[Stored data]
[Start]

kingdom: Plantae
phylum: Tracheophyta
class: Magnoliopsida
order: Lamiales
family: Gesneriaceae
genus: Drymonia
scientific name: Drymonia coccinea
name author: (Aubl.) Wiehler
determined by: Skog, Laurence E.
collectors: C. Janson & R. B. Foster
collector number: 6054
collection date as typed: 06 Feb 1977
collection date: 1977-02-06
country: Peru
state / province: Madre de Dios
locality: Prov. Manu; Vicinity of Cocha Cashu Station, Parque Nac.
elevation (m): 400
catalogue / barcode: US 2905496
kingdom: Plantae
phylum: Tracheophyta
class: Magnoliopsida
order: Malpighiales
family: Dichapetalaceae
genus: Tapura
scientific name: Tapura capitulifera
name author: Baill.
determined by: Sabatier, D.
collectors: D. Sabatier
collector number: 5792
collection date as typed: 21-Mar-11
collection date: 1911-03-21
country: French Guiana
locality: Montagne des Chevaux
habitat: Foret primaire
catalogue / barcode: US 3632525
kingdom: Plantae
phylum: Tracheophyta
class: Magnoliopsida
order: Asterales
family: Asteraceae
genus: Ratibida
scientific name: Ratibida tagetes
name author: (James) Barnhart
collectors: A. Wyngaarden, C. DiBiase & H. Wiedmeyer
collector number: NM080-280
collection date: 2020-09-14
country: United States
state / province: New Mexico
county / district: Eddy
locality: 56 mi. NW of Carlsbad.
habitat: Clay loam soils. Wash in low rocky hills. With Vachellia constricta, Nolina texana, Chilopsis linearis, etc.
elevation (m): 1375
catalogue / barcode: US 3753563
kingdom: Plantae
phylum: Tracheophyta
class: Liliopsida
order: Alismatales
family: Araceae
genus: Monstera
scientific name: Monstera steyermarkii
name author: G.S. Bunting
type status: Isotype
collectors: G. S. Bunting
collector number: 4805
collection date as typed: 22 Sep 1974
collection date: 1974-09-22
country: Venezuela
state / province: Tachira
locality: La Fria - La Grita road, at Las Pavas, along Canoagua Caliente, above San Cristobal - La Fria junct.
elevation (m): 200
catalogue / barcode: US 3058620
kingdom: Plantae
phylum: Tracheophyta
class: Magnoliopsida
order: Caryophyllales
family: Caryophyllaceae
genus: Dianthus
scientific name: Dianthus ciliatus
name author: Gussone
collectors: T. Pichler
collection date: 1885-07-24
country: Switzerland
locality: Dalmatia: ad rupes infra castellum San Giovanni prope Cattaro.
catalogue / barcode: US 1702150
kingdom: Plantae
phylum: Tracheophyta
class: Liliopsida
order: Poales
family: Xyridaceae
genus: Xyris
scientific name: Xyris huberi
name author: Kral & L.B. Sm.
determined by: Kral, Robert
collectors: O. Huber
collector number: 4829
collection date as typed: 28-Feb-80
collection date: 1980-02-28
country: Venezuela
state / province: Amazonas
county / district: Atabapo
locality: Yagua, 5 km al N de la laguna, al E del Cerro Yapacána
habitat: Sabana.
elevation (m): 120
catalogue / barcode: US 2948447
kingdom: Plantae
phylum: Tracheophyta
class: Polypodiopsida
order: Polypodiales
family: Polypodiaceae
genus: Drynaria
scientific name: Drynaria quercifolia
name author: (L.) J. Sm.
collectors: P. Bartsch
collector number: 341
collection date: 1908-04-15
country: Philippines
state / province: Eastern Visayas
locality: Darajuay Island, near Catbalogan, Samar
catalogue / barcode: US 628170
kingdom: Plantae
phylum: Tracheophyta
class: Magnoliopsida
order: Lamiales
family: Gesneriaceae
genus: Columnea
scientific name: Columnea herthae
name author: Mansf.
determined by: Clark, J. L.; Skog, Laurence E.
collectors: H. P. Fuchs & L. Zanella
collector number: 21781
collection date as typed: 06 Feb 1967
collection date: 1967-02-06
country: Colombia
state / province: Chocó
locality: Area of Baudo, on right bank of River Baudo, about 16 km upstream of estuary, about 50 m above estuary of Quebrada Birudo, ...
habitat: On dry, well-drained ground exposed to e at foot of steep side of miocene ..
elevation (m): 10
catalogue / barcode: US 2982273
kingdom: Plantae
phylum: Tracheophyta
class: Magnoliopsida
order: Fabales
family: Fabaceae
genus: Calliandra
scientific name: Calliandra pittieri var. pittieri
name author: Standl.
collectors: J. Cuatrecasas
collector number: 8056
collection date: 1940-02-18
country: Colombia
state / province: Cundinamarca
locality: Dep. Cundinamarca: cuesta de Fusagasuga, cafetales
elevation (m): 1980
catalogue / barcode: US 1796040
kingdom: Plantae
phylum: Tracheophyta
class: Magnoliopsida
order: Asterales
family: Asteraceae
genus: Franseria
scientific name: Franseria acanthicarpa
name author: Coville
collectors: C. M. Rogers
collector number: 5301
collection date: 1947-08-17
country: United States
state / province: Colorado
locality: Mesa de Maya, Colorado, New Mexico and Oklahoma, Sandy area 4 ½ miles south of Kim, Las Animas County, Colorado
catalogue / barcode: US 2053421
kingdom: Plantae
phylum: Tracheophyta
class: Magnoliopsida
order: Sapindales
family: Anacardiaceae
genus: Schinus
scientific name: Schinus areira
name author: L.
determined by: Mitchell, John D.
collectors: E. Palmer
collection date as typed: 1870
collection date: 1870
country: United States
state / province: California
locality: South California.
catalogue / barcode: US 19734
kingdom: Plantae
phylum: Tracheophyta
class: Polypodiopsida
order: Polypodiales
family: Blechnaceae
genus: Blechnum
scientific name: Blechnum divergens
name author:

[End]

PROBLEM »
Reproduce every line of the records above, word for word and without any changes.

TASK ANSWER »
kingdom: Plantae
phylum: Tracheophyta
class: Magnoliopsida
order: Lamiales
family: Gesneriaceae
genus: Drymonia
scientific name: Drymonia coccinea
name author: (Aubl.) Wiehler
determined by: Skog, Laurence E.
collectors: C. Janson & R. B. Foster
collector number: 6054
collection date as typed: 06 Feb 1977
collection date: 1977-02-06
country: Peru
state / province: Madre de Dios
locality: Prov. Manu; Vicinity of Cocha Cashu Station, Parque Nac.
elevation (m): 400
catalogue / barcode: US 2905496
kingdom: Plantae
phylum: Tracheophyta
class: Magnoliopsida
order: Malpighiales
family: Dichapetalaceae
genus: Tapura
scientific name: Tapura capitulifera
name author: Baill.
determined by: Sabatier, D.
collectors: D. Sabatier
collector number: 5792
collection date as typed: 21-Mar-11
collection date: 1911-03-21
country: French Guiana
locality: Montagne des Chevaux
habitat: Foret primaire
catalogue / barcode: US 3632525
kingdom: Plantae
phylum: Tracheophyta
class: Magnoliopsida
order: Asterales
family: Asteraceae
genus: Ratibida
scientific name: Ratibida tagetes
name author: (James) Barnhart
collectors: A. Wyngaarden, C. DiBiase & H. Wiedmeyer
collector number: NM080-280
collection date: 2020-09-14
country: United States
state / province: New Mexico
county / district: Eddy
locality: 56 mi. NW of Carlsbad.
habitat: Clay loam soils. Wash in low rocky hills. With Vachellia constricta, Nolina texana, Chilopsis linearis, etc.
elevation (m): 1375
catalogue / barcode: US 3753563
kingdom: Plantae
phylum: Tracheophyta
class: Liliopsida
order: Alismatales
family: Araceae
genus: Monstera
scientific name: Monstera steyermarkii
name author: G.S. Bunting
type status: Isotype
collectors: G. S. Bunting
collector number: 4805
collection date as typed: 22 Sep 1974
collection date: 1974-09-22
country: Venezuela
state / province: Tachira
locality: La Fria - La Grita road, at Las Pavas, along Canoagua Caliente, above San Cristobal - La Fria junct.
elevation (m): 200
catalogue / barcode: US 3058620
kingdom: Plantae
phylum: Tracheophyta
class: Magnoliopsida
order: Caryophyllales
family: Caryophyllaceae
genus: Dianthus
scientific name: Dianthus ciliatus
name author: Gussone
collectors: T. Pichler
collection date: 1885-07-24
country: Switzerland
locality: Dalmatia: ad rupes infra castellum San Giovanni prope Cattaro.
catalogue / barcode: US 1702150
kingdom: Plantae
phylum: Tracheophyta
class: Liliopsida
order: Poales
family: Xyridaceae
genus: Xyris
scientific name: Xyris huberi
name author: Kral & L.B. Sm.
determined by: Kral, Robert
collectors: O. Huber
collector number: 4829
collection date as typed: 28-Feb-80
collection date: 1980-02-28
country: Venezuela
state / province: Amazonas
county / district: Atabapo
locality: Yagua, 5 km al N de la laguna, al E del Cerro Yapacána
habitat: Sabana.
elevation (m): 120
catalogue / barcode: US 2948447
kingdom: Plantae
phylum: Tracheophyta
class: Polypodiopsida
order: Polypodiales
family: Polypodiaceae
genus: Drynaria
scientific name: Drynaria quercifolia
name author: (L.) J. Sm.
collectors: P. Bartsch
collector number: 341
collection date: 1908-04-15
country: Philippines
state / province: Eastern Visayas
locality: Darajuay Island, near Catbalogan, Samar
catalogue / barcode: US 628170
kingdom: Plantae
phylum: Tracheophyta
class: Magnoliopsida
order: Lamiales
family: Gesneriaceae
genus: Columnea
scientific name: Columnea herthae
name author: Mansf.
determined by: Clark, J. L.; Skog, Laurence E.
collectors: H. P. Fuchs & L. Zanella
collector number: 21781
collection date as typed: 06 Feb 1967
collection date: 1967-02-06
country: Colombia
state / province: Chocó
locality: Area of Baudo, on right bank of River Baudo, about 16 km upstream of estuary, about 50 m above estuary of Quebrada Birudo, ...
habitat: On dry, well-drained ground exposed to e at foot of steep side of miocene ..
elevation (m): 10
catalogue / barcode: US 2982273
kingdom: Plantae
phylum: Tracheophyta
class: Magnoliopsida
order: Fabales
family: Fabaceae
genus: Calliandra
scientific name: Calliandra pittieri var. pittieri
name author: Standl.
collectors: J. Cuatrecasas
collector number: 8056
collection date: 1940-02-18
country: Colombia
state / province: Cundinamarca
locality: Dep. Cundinamarca: cuesta de Fusagasuga, cafetales
elevation (m): 1980
catalogue / barcode: US 1796040
kingdom: Plantae
phylum: Tracheophyta
class: Magnoliopsida
order: Asterales
family: Asteraceae
genus: Franseria
scientific name: Franseria acanthicarpa
name author: Coville
collectors: C. M. Rogers
collector number: 5301
collection date: 1947-08-17
country: United States
state / province: Colorado
locality: Mesa de Maya, Colorado, New Mexico and Oklahoma, Sandy area 4 ½ miles south of Kim, Las Animas County, Colorado
catalogue / barcode: US 2053421
kingdom: Plantae
phylum: Tracheophyta
class: Magnoliopsida
order: Sapindales
family: Anacardiaceae
genus: Schinus
scientific name: Schinus areira
name author: L.
determined by: Mitchell, John D.
collectors: E. Palmer
collection date as typed: 1870
collection date: 1870
country: United States
state / province: California
locality: South California.
catalogue / barcode: US 19734
kingdom: Plantae
phylum: Tracheophyta
class: Polypodiopsida
order: Polypodiales
family: Blechnaceae
genus: Blechnum
scientific name: Blechnum divergens
name author:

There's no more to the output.